Specific effect of hypobaria on cerebrovascular hypercapnic responses in hypoxia.

It remains unknown whether hypobaria plays a role on cerebrovascular reactivity to CO2 (CVR). The present study evaluated the putative effect of hypobaria on CVR and its influence on cerebral oxygen delivery (cDO2 ) in five randomized conditions (i.e., normobaric normoxia, NN, altitude level of 440 m; hypobaric hypoxia, HH at altitude levels of 3,000 m and 5,500 m; normobaric hypoxia, NH, altitude simulation of 5,500 m; and hypobaric normoxia, HN). CVR was assessed in nine healthy participants (either students in aviation or pilots) during a hypercapnic test (i.e., 5% CO2 ). We obtained CVR by plotting middle cerebral artery velocity versus end-tidal CO2 pressure (PET CO2 ) using a sigmoid model. Hypobaria induced an increased slope in HH (0.66 +/- 0.33) compared to NH (0.35 +/- 0.19) with a trend in HN (0.46 +/- 0.12) compared to NN (0.23 +/- 0.12, p = .069). PET CO2 was decreased (22.3 +/- 2.4 vs. 34.5 +/- 2.8 mmHg and 19.9 +/- 1.3 vs. 30.8 +/- 2.2 mmHg, for HN vs.

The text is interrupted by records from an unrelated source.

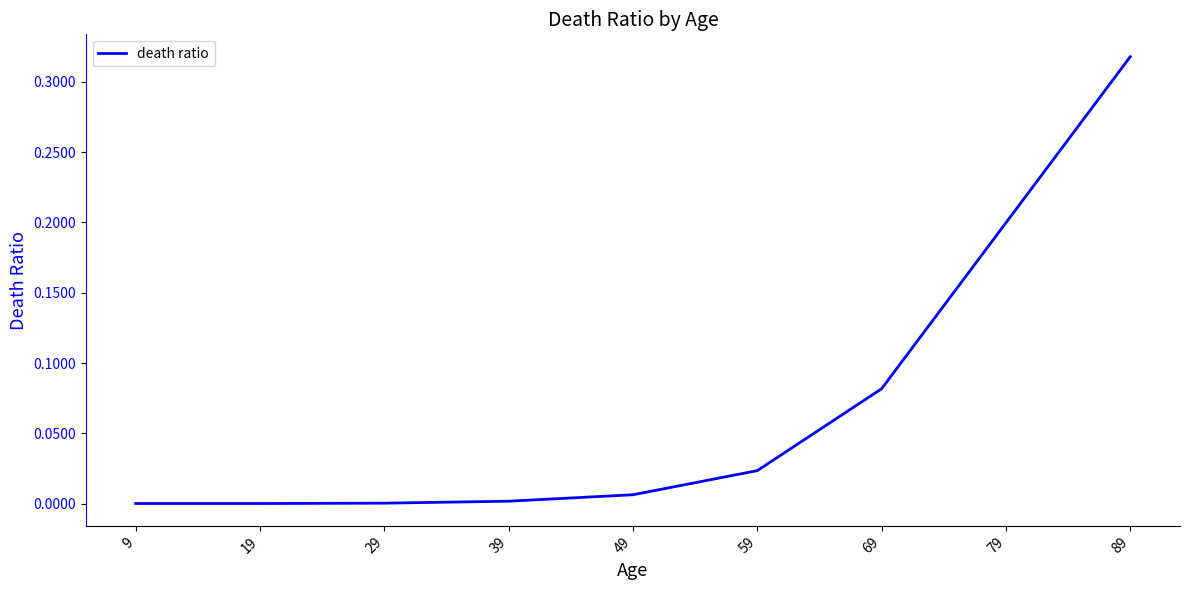

The value at 59 is 0.0. True or false?

True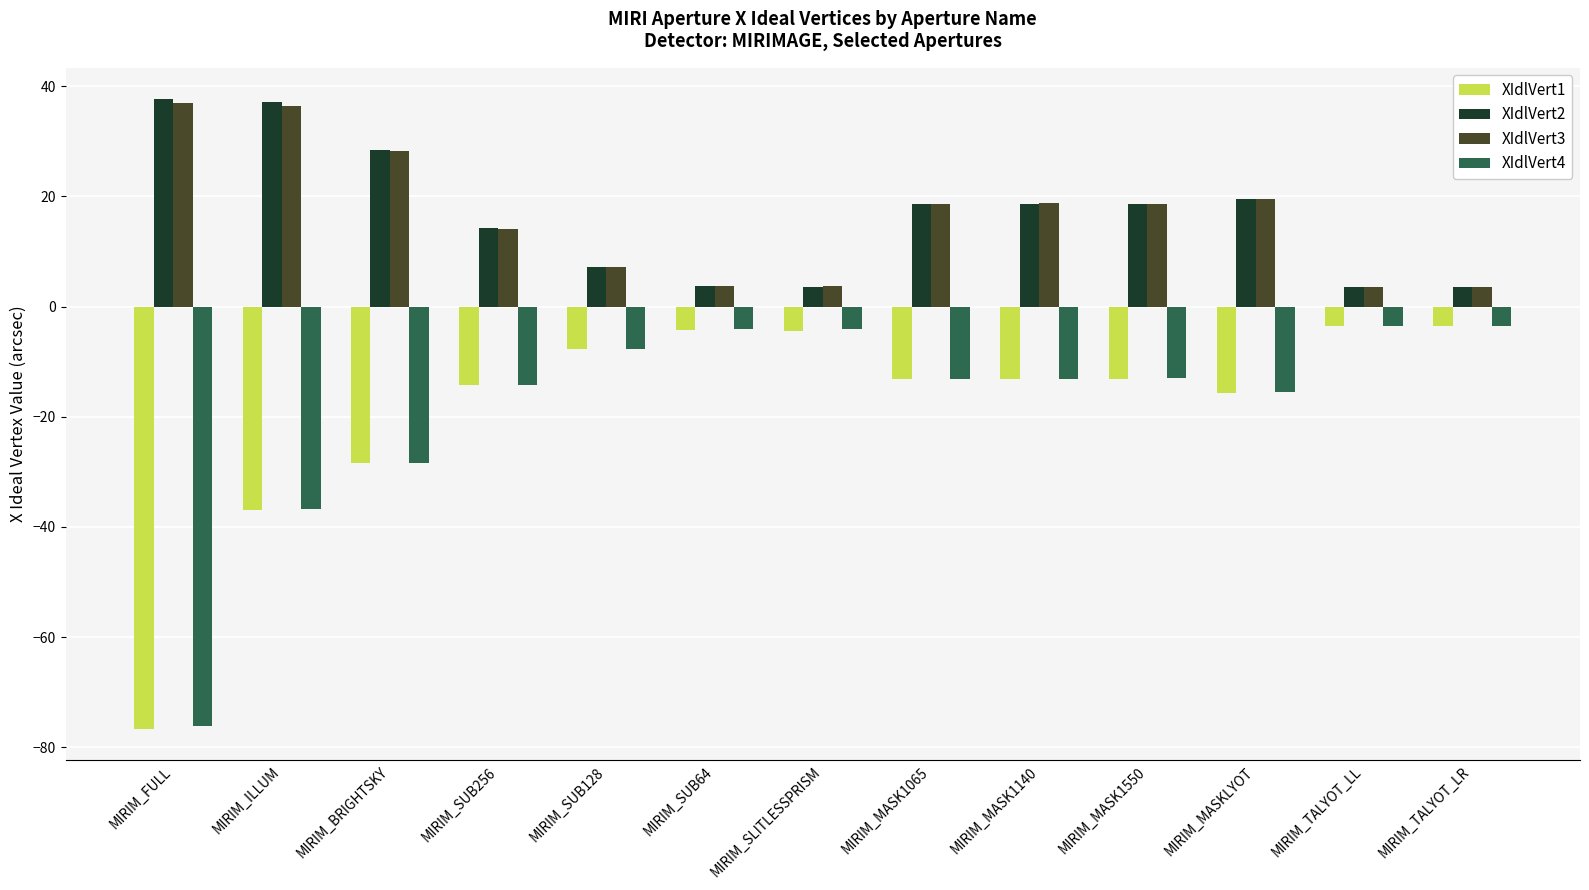

The value of XIdlVert4 at MIRIM_SUB256 is -14.2. True or false?

True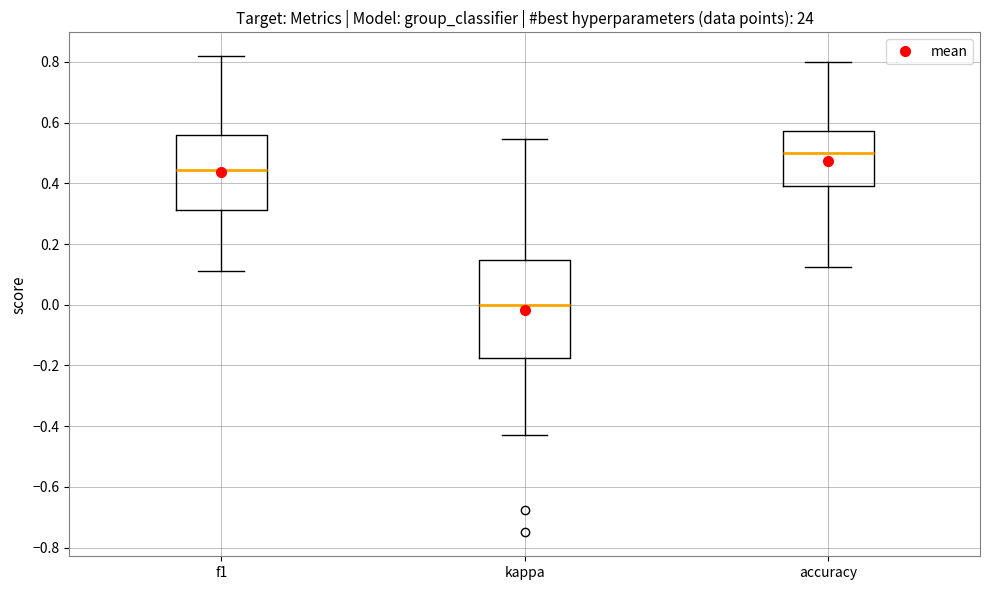

Reading left to right, transcribe this box plot: for each box, give where its median line is, the range the box spans, and where its two whiskers end, as read against the y-axis. The values are not printed on the chart, so give them approximately, as read against the axis.

f1: median 0.44, box 0.32 to 0.56, whiskers 0.12 to 0.82
kappa: median 0.00, box -0.18 to 0.14, whiskers -0.42 to 0.54
accuracy: median 0.50, box 0.40 to 0.58, whiskers 0.12 to 0.80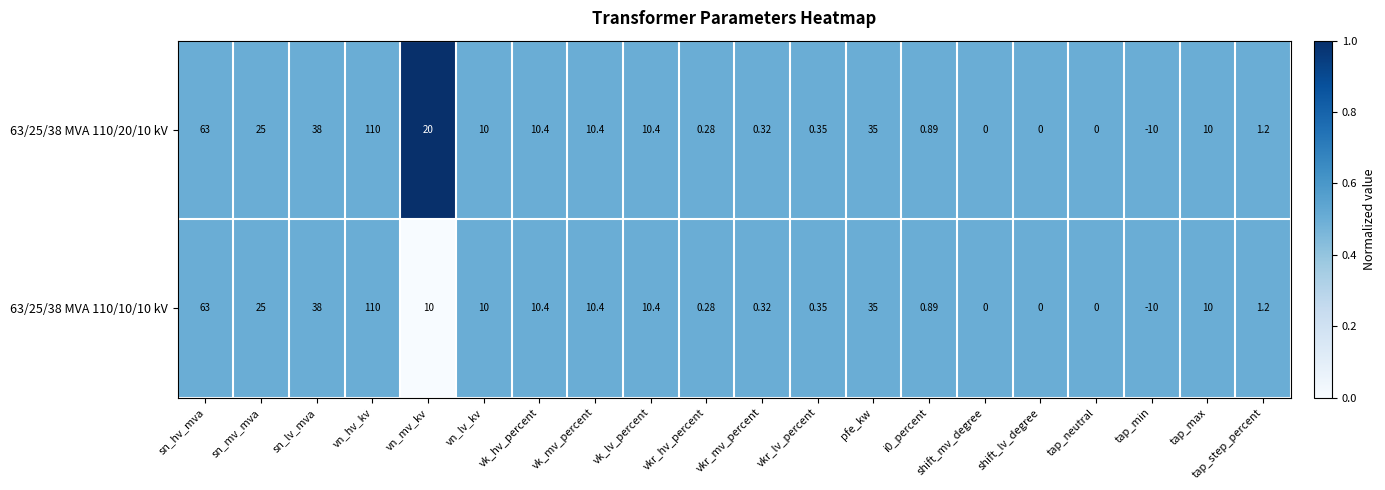

At which category is the sum across all series the highest?

vn_hv_kv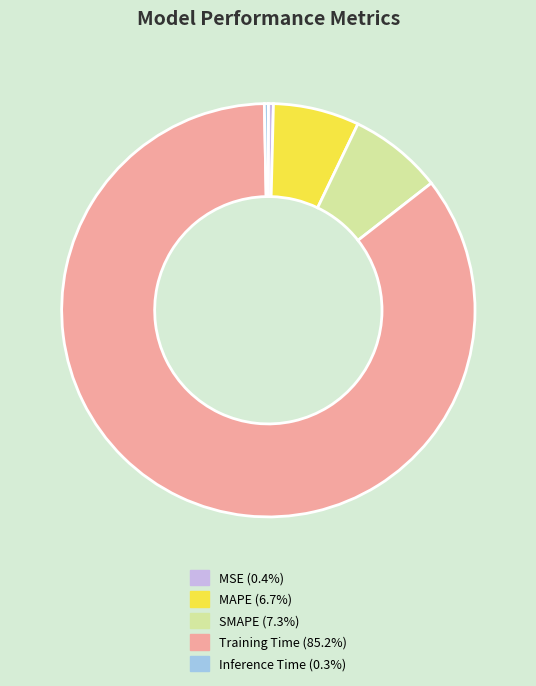

Which slice is the largest?

Training Time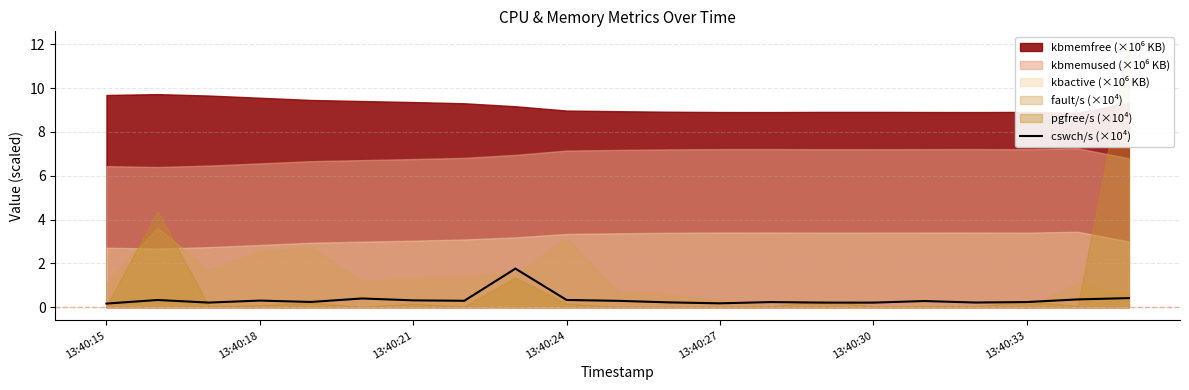

What is the maximum value for cswch/s (×10⁴)?

1.8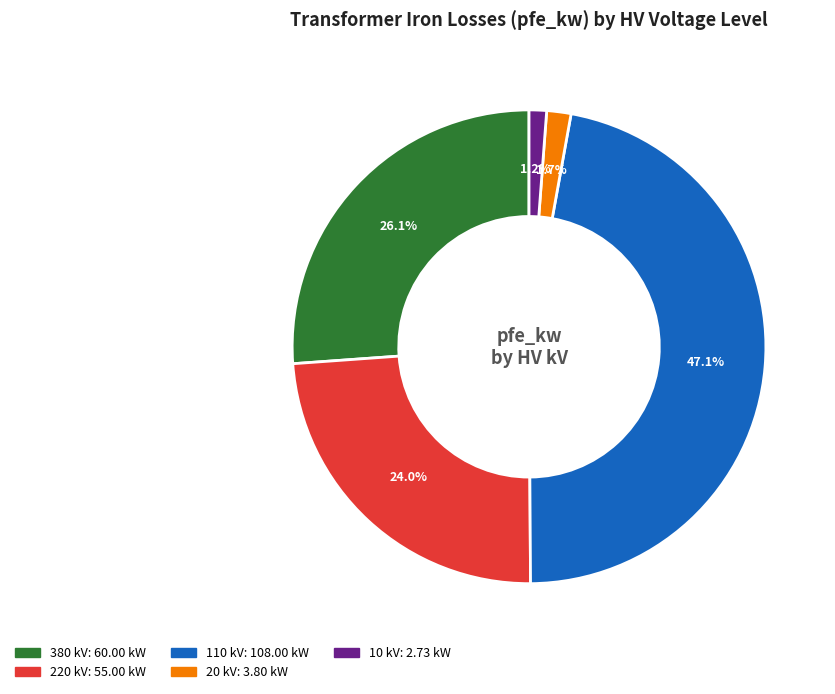

Is there a majority slice in this chart?

No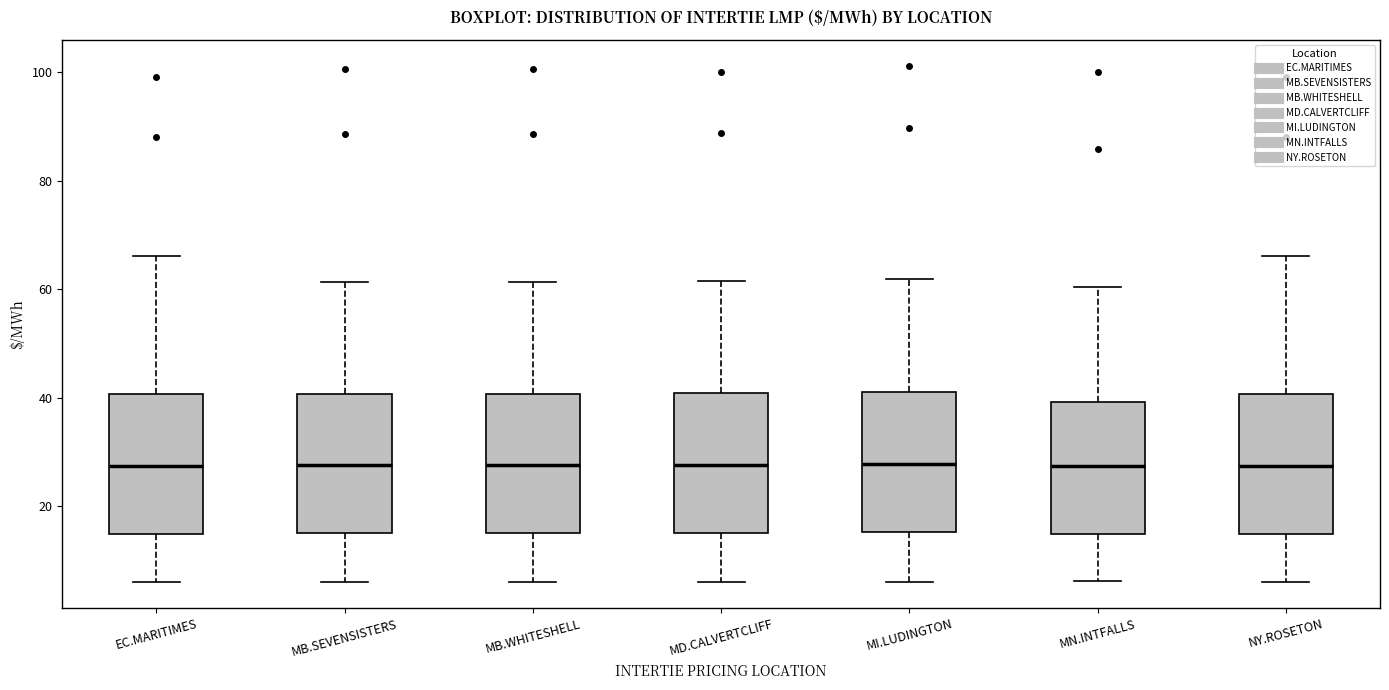

Reading left to right, transcribe this box plot: for each box, give where its median line is, the range the box spans, and where its two whiskers end, as read against the y-axis. The values are not printed on the chart, so give them approximately, as read against the axis.

EC.MARITIMES: median 28, box 14 to 40, whiskers 6 to 66
MB.SEVENSISTERS: median 28, box 16 to 40, whiskers 6 to 62
MB.WHITESHELL: median 28, box 16 to 40, whiskers 6 to 62
MD.CALVERTCLIFF: median 28, box 16 to 40, whiskers 6 to 62
MI.LUDINGTON: median 28, box 16 to 42, whiskers 6 to 62
MN.INTFALLS: median 28, box 14 to 40, whiskers 6 to 60
NY.ROSETON: median 28, box 14 to 40, whiskers 6 to 66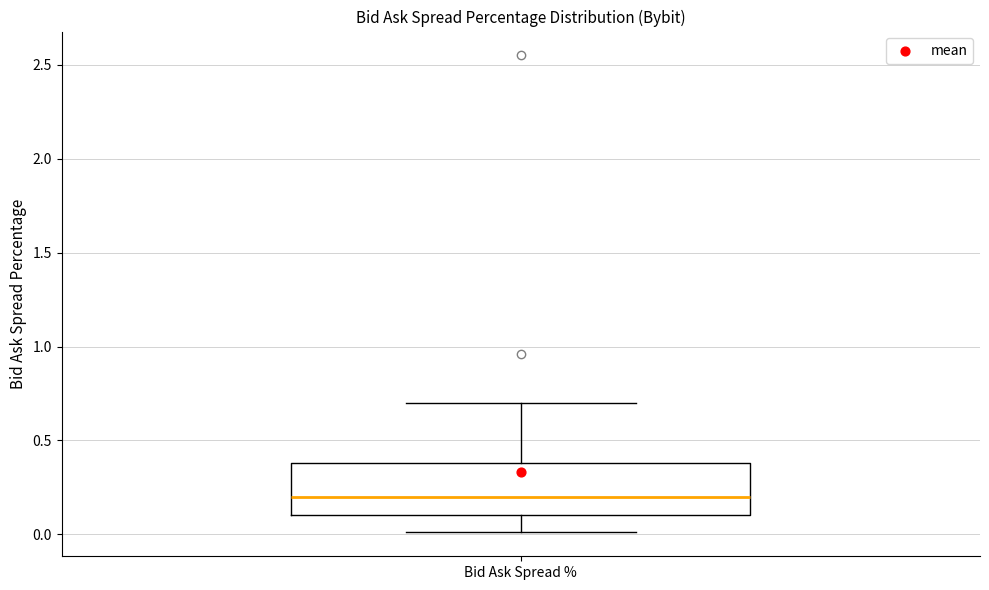

Where is the lower edge of the box for Bid Ask Spread % on the y-axis? The values are not printed on the chart, so give them approximately, as read against the axis.

0.1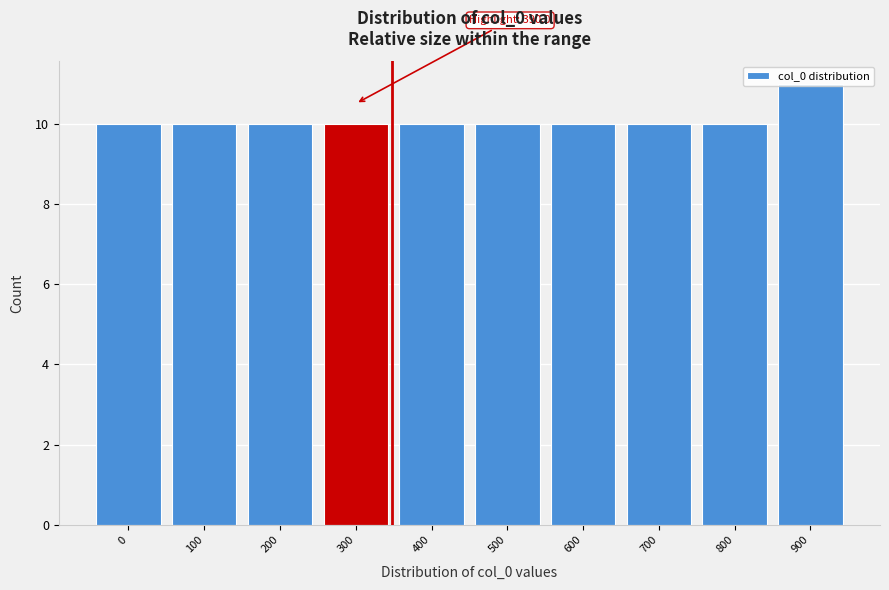

What is the ratio of the value at 700 to the value at 800?

1.0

NN and HH vs. NH, respectively, p < .05) in hypobaric conditions when compared to normobaric conditions with comparable inspired oxygen pressure (141 +/- 1 vs. 133 +/- 3 mmHg and 74 +/- 1 vs. 70 +/- 2 mmHg, for NN vs. HN and NH vs. HH, respectively) During hypercapnia, cDO2 was decreased in 5,500 m HH (p = .046), but maintained in NH when compared to NN. To conclude, CVR seems more sensitive (i.e., slope increase) in hypobaric than in normobaric conditions. Moreover, hypobaria potentially affected vasodilation reserve (i.e., MCAv autoregulation) and brain oxygen delivery during hypercapnia. These results are relevant for populations (i.e., aviation pilots; high-altitude residents as miners; mountaineers) occasionally exposed to hypobaric normoxia.